25th Nov 2025
As the Chancellor prepares to deliver her Budget this week, UK manufacturers find themselves in a familiar position: hopeful, but wary. The sector has been promised a renaissance many times; what it needs now is policy that matches the ambition of the companies still investing, innovating and exporting despite global volatility.
Few firms encapsulate this blend of resilience and forward momentum better than Rowan Precision, the Birmingham-based CNC machining specialist celebrating 40 years of high-tolerance engineering. Freshly acquired in full by OSYS Rowan Limited, the company is entering a new chapter under the stewardship of CFO Glenn Aston and CCO Jaz Khunkun — both long-time advocates for a strong, modern, globally competitive British manufacturing base.
From the boardroom in Birmingham, the message from Rowan Precision’s leadership is unequivocal: this Budget will be a litmus test of whether the government genuinely understands what manufacturers need to thrive.
“Manufacturers can adapt to almost anything except uncertainty,” says Glenn Aston, a veteran CFO with more than three decades in UK industrials. “We invest in machines that have working lives of a decade or more. You can’t plan that kind of capital cycle if the tax environment shifts every 12 months.”
Aston points to previous periods where capital allowances, R&D tax credits and digital-adoption incentives have been revised, redefined, or scrapped altogether. Each change forces boardrooms to hit pause, reassess, and often re-sequence investments.
“For precision engineering firms like ours, stability is crucial,” he adds. “It’s the foundation of productivity. If the Chancellor wants manufacturers to invest, then give us a policy framework that lasts longer than the machine-tool warranty.”
Rowan Precision is known for its advanced machining capability: sliding-head 13-axis CNC turning, multi-axis fixed-head mill-turn centres, and five-axis machining cells capable of delivering complex geometries in a single operation.
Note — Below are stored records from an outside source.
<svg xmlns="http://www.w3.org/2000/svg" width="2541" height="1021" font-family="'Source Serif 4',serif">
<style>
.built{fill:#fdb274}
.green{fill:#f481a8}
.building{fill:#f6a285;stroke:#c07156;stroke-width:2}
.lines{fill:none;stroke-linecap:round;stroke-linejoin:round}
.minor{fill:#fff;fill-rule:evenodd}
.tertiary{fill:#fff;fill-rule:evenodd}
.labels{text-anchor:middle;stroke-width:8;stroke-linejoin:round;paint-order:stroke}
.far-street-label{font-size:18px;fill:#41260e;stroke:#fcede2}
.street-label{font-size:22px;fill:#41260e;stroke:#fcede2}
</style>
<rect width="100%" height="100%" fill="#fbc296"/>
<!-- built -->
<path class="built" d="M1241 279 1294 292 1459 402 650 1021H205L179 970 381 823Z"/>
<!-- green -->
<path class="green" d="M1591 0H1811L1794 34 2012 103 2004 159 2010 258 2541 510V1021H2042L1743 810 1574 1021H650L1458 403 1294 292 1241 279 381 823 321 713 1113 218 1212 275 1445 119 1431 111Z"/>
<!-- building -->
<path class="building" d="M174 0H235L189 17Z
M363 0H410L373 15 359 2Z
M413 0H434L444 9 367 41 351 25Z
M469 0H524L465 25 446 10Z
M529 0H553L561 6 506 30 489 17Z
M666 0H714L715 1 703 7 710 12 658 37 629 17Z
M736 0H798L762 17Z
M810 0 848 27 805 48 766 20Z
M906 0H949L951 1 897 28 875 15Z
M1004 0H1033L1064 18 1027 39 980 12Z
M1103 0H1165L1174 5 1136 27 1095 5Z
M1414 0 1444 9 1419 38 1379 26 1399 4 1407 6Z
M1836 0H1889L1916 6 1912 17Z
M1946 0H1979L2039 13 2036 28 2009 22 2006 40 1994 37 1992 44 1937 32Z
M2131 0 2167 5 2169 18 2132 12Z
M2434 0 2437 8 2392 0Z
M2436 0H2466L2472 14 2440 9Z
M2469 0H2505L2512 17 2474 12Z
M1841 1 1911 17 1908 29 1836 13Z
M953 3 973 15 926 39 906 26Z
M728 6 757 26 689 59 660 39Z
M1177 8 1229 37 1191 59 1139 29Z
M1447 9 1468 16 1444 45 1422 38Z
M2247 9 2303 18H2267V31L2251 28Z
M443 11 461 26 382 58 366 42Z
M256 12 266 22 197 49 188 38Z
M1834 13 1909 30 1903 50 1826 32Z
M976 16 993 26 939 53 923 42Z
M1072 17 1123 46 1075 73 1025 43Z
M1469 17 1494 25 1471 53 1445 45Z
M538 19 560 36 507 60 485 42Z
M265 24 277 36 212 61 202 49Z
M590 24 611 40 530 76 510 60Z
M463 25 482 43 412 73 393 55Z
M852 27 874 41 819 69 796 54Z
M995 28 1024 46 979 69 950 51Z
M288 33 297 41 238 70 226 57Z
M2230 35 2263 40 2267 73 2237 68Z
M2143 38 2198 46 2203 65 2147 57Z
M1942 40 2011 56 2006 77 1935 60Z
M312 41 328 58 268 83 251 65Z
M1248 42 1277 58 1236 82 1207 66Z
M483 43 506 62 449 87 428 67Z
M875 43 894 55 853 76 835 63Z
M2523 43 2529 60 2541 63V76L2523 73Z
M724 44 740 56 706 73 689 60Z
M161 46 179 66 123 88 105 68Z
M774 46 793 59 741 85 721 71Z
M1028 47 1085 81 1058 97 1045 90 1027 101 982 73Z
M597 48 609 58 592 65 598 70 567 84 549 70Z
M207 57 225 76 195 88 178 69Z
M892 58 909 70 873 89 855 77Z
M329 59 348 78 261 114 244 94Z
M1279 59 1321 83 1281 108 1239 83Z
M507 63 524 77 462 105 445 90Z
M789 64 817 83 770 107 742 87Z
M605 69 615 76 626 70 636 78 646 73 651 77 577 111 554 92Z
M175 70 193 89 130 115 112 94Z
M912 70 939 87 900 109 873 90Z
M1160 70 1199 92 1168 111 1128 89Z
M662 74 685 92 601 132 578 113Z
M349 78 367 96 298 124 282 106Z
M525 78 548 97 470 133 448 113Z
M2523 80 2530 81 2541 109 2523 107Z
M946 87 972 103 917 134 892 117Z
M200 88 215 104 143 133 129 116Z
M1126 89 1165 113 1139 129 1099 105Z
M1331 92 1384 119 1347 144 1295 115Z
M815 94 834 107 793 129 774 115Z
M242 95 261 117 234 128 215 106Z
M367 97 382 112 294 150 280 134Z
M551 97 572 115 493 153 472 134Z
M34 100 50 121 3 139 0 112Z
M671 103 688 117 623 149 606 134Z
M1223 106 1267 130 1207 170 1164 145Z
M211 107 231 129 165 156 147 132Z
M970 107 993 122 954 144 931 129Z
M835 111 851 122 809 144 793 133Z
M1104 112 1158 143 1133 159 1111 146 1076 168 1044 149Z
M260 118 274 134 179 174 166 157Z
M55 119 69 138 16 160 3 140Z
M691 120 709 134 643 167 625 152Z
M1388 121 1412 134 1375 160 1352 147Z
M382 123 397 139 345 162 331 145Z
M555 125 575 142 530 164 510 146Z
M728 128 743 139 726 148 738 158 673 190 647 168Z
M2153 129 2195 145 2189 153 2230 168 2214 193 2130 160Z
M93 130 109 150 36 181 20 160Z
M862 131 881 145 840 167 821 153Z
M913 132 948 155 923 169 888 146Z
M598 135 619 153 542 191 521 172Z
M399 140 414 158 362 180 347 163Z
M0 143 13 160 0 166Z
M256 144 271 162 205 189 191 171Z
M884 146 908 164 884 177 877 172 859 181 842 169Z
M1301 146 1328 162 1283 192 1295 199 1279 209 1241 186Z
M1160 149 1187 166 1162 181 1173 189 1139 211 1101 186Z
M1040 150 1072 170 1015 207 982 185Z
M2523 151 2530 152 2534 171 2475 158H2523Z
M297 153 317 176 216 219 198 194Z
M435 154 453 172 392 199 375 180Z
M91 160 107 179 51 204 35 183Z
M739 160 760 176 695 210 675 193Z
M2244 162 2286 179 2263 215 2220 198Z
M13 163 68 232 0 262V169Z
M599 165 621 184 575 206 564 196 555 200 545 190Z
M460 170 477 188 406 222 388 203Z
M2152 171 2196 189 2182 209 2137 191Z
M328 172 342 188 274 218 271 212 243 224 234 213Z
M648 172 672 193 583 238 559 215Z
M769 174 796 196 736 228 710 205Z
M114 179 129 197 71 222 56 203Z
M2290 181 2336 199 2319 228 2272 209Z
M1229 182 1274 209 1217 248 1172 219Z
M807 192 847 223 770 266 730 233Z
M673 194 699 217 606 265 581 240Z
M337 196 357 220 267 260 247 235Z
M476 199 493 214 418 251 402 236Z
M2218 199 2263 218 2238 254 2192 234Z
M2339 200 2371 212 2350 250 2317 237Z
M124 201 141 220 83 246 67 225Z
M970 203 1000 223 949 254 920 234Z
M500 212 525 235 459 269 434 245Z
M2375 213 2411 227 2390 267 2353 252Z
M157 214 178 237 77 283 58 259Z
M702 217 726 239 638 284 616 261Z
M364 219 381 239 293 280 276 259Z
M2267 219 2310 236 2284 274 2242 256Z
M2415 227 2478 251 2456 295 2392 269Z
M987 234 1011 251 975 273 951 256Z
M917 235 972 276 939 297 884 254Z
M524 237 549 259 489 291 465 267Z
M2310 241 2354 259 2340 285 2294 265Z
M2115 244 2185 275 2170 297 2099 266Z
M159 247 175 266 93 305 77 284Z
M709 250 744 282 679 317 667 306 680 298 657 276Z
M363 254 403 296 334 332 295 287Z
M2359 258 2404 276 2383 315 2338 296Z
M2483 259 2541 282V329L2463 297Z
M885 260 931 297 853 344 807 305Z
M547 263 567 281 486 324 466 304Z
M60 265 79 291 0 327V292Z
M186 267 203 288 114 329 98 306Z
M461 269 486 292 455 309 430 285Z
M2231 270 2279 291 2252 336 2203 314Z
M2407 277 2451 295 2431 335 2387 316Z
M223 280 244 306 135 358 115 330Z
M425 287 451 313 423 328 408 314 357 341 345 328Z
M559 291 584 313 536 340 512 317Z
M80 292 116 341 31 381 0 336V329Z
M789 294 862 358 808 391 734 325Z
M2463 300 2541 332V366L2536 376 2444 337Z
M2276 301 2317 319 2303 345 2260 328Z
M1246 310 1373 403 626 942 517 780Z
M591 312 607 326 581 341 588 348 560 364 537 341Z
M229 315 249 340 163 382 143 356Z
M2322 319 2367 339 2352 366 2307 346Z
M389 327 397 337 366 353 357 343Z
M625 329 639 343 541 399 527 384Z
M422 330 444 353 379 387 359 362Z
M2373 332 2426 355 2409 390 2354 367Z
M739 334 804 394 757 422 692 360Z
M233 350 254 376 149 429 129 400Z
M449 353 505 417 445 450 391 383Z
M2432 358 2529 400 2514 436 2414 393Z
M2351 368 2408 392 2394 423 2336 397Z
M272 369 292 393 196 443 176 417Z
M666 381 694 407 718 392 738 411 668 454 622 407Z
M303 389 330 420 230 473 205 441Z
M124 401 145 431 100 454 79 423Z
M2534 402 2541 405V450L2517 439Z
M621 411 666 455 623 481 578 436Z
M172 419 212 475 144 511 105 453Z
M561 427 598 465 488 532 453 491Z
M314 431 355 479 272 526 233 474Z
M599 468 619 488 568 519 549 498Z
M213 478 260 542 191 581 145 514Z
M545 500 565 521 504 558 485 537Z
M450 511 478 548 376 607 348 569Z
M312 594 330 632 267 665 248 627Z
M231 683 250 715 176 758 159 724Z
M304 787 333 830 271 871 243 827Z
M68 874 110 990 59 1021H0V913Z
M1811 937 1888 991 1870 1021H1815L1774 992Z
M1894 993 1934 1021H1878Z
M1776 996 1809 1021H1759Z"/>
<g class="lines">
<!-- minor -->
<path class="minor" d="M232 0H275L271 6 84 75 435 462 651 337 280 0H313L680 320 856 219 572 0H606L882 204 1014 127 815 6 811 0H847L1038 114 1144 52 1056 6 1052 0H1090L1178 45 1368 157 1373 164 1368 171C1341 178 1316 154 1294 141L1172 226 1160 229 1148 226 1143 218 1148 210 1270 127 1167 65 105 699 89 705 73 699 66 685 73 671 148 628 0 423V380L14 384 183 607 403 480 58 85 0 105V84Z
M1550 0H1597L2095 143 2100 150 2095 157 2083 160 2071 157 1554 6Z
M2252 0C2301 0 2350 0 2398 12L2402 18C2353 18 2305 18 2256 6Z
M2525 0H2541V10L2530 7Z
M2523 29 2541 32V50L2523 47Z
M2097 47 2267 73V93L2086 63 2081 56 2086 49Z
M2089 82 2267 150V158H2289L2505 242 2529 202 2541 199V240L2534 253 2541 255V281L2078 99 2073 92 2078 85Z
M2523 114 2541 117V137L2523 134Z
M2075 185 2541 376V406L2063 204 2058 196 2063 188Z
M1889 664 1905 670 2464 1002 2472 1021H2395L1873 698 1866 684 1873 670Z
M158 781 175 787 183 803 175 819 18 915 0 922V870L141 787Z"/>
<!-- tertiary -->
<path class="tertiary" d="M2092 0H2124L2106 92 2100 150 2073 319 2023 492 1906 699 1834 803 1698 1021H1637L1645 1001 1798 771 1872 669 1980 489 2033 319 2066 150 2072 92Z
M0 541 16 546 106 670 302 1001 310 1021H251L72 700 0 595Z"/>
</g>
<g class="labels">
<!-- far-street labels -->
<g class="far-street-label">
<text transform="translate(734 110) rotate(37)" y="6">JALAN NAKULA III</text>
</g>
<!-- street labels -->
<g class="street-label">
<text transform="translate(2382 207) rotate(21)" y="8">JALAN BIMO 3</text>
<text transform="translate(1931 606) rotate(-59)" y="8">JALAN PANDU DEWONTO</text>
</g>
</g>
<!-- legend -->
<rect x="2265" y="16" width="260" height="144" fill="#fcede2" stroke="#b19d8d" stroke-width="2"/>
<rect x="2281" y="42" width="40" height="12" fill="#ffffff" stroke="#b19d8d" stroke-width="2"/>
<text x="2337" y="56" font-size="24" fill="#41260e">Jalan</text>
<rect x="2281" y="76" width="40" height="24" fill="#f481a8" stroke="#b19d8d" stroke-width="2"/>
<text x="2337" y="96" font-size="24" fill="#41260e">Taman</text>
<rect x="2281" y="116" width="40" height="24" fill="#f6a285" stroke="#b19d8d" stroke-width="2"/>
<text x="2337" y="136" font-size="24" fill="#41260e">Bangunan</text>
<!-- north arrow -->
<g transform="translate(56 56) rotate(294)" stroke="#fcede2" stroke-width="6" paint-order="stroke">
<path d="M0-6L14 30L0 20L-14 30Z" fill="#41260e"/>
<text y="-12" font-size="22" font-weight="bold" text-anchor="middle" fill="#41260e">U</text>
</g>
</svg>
But keeping that capability world-class requires relentless investment.
“Advanced manufacturing is literally what we do every day,” says Chief Commercial Officer Jaz Khunkun. “Customers in aerospace, defence and high-performance engineering demand tolerances that leave zero room for error. If the UK wants to lead in these sectors, government policy must support the adoption of high-precision technology, automation and digital quality systems.”
Khunkun, who has championed manufacturing competitiveness throughout his career, argues that the Budget is a critical lever — beyond local manufacturing, for the entire national supply chain.
“Give companies confidence to invest in robotics, metrology, digital twins, multi-axis machining — the capabilities that keep work in Britain rather than seeing it migrate overseas,” he says. “If we want to strengthen the UK’s industrial backbone, we must reward ambition.”
While the industry celebrates innovation, no amount of cutting-edge equipment can fully offset the reality of cost inflation. Energy, labour and raw materials remain stubbornly high — and brutally unforgiving for precision manufacturers operating on tight margins.
“We’re not asking for handouts,” Glenn Aston stresses. “But energy pricing for industrial users has to be competitive with European peers, or we’ll always be running uphill. The same goes for employer taxes. The Budget needs to recognise that manufacturing is capital-intensive and strategically important.”
He notes that manufacturers want to invest, expand, and hire — “though we can only do that if the economics make sense.”
Khunkun is equally direct about the need for the Budget to acknowledge the UK’s regional manufacturing clusters — particularly in the Midlands.
“The Midlands built Britain’s manufacturing reputation. Companies like ours keep that heritage alive,” he says. “But we shouldn’t have to fight harder than other regions just to remain competitive.”
He argues for targeted investment in skills, apprenticeships, and engineering careers, alongside support for export-focused SMEs.
“If the Chancellor wants growth, then back the regions where manufacturing excellence already exists. We just need the investment to scale.”
After undergoing acquisition last year, Rowan Precision enters its fifth decade with renewed ambition. The acquisition by OSYS Rowan has fortified the company’s long-term growth plans and injected new strategic focus.
But both Aston and Khunkun emphasise that the future of UK manufacturing cannot rely solely on company-level commitment.
“This Budget is an opportunity for the government to demonstrate that it sees manufacturing as part of Britain’s future, not its past,” Aston says. “Give us a stable foundation, reward investment, support skills, and make energy competitive — and UK manufacturers will do the rest.”
Khunkun sums it up more bluntly:
“The sector fears neglect. If the Chancellor gets this right, British industry will respond with jobs, exports and innovation. If she gets it wrong, the cost will be felt for a decade.”
For Rowan Precision, the stakes are clear. Precision manufacturing requires precision policy — not vague ambition. With world-class capability and new leadership at the helm, the company stands ready to invest, innovate and grow.